Смерть матери произошла внезапно, без всякого предупреждения. Так человек со сна хлопнет рукой – и не стало мухи.
В один февральский день она вернулась со двора, где развешивала белье, и подошла к плите согреть застывшие руки, на которых резко выступили синие вены. Она ласково смотрела на троих детей и при этом улыбалась своей робкой улыбкой – а уже через неделю лежала холодная в гробу.
После этого, когда семья с большим трудом только начала приспосабливаться к новым условиям, опять случилась катастрофа.
До того дня, когда это случилось, все говорило за то, что Тому Эпплтону, маляру, предстоит исключительно хороший сезон. Сыновья его – Фред и Уилл – должны были в этом году работать в качестве его помощников.
Правда, Фреду не было еще пятнадцати лет, но он был превосходным помощником в любой работе. Например, когда отец брался оклеить квартиру, на обязанности Фреда лежало покрывать обои клейстером, а отец только изредка помогал парой быстро брошенных слов.
Том Эпплтон соскакивал с лестницы и подбегал к настилке из длинных досок, на которых были разостланы обои. Ему было приятно иметь двух помощников. Это льстило самолюбию. Выходило, точно он стоит во главе какого-то важного предприятия.
Он выхватывал кисть из рук Фреда и кричал:
– Не жалей клейстера! Задай ей еще! Мазни вот сюда! Смотри, не забывай края смазывать.
Клейка обоев в мартовские и апрельские дни была приятным занятием. Хорошо, право, – тепло и уютно. Когда на улице было холодно или шел дождь, они топили печи.
Когда работа происходила в квартирах, уже обитаемых, жильцы очищали комнаты, где шла работа; на полу расстилались газеты, а мебель покрывалась простынями.
На улице шел снег или дождь, а в доме тепло и уютно.
Детям казалось, что смерть матери теснее сплотила их. И Фред и Уилл это чувствовали, особенно последний.
Финансы их были совсем из рук вон плохи – похороны матери съели все сбережения. Вот почему Фреду разрешено было не ходить в школу. Ему это было вполне по душе. Когда работа происходила в доме, где имелись дети, они, возвратившись домой из школы, заглядывали через дверь в комнату, где Фред мазал обои клейстером. Он небрежно шлепал кистью, делая вид, что не замечает мальчиков.
«Пошли, пошли, ребятишки!» – думал он про себя. Он исполнял работу взрослого мужчины.
Уилл с отцом работали на лестнице, тщательно прилаживая полосу к полосе.
– Правильно здесь сидит? – спрашивает отец.
– Правильно, продолжай! – отвечает Уилл. А когда полоса обоев была наклеена, Фред деревянным роликом приглаживал ее.
Как завидовали другие мальчики, глядя на него. Пройдет немало времени, прежде чем они будут иметь возможность не ходить в школу и исполнять работу взрослого мужчины.
А потом, вечером, приятно было возвращаться домой. И Уилл, и Фред носили белые нанковые брюки и куртки, на которых запеклись краска и клейстер, что придавало мальчикам вид заправских мастеровых. Они их не снимали по окончании работы и лишь надевали пальто поверх. На руках у мальчиков тоже застыл клейстер.
На главной улице уже зажигались огни. Прохожие окликали Тома. Его все звали Тони.
– Привет, Тони! – кричит какой отбудь лавочник.

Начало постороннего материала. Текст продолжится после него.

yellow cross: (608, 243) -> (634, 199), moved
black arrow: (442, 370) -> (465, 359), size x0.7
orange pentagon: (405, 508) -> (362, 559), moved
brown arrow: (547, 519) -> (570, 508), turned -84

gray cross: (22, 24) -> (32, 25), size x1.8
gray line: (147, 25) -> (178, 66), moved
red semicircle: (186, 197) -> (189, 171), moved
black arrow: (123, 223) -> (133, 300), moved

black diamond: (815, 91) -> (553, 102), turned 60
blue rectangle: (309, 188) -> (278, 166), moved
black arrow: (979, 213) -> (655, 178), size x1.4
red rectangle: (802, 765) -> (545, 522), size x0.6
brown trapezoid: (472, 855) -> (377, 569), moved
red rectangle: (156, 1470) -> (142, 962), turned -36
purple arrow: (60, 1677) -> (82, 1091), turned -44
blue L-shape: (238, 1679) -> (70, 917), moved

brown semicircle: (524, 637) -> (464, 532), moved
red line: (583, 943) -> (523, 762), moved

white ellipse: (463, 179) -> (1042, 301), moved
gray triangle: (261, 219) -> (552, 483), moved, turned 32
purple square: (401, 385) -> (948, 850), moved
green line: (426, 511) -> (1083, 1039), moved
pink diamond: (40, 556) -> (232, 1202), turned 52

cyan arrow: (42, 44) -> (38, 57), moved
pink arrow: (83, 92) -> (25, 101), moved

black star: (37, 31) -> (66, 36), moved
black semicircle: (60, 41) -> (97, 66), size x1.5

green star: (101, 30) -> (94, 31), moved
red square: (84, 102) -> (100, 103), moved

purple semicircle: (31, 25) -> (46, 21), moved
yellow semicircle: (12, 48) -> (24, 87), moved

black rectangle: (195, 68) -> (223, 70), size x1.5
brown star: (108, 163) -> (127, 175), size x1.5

Это никуда не годилось, по мнению Уилла. Он полагал, что отцу следовало бы держать себя с большим достоинством. В нем было слишком много мальчишеского.
Молодые люди, которые не сегодня завтра тоже будут мужчинами, не особенно любят отцов с мальчишескими повадками.
Том Эпплтон играл на корнет-а-пистоне в местном оркестре, и, надо сказать, он играл весьма неважно – особенно путал он, когда ему приходилось играть соло, – но его так любили, что никто не заикался о его музыкальных недочетах.
К тому же он умел с ученым видом рассуждать о музыке и о губах, какие необходимо иметь корнетисту, – поневоле каждому казалось, что Том знает, о чем говорит.
– Том не получил никакого образования. Но знаете ли, что я вам скажу, – Том многое знает. Он умница!
Вот как отзывались о Томе его сограждане.
А сын его, в свою очередь, думал:
«А, черт! Должен ведь мужчина когда-нибудь стать взрослым. Когда человек только что потерял жену, то следовало бы хотя временно держать себя с достоинством!»
У Тома Эпплтона была своеобразная манера подмигивать встречным, точно он хотел сказать:
«Сейчас со мной мои ребятишки, так мы, конечно, не станем об этом говорить, – но, черт возьми, недурно мы провели время в прошлую среду, а? Ни слова, дружище! Пусть все остается между нами. Наше время еще впереди. Мы распустим вожжи потом, когда будем одни».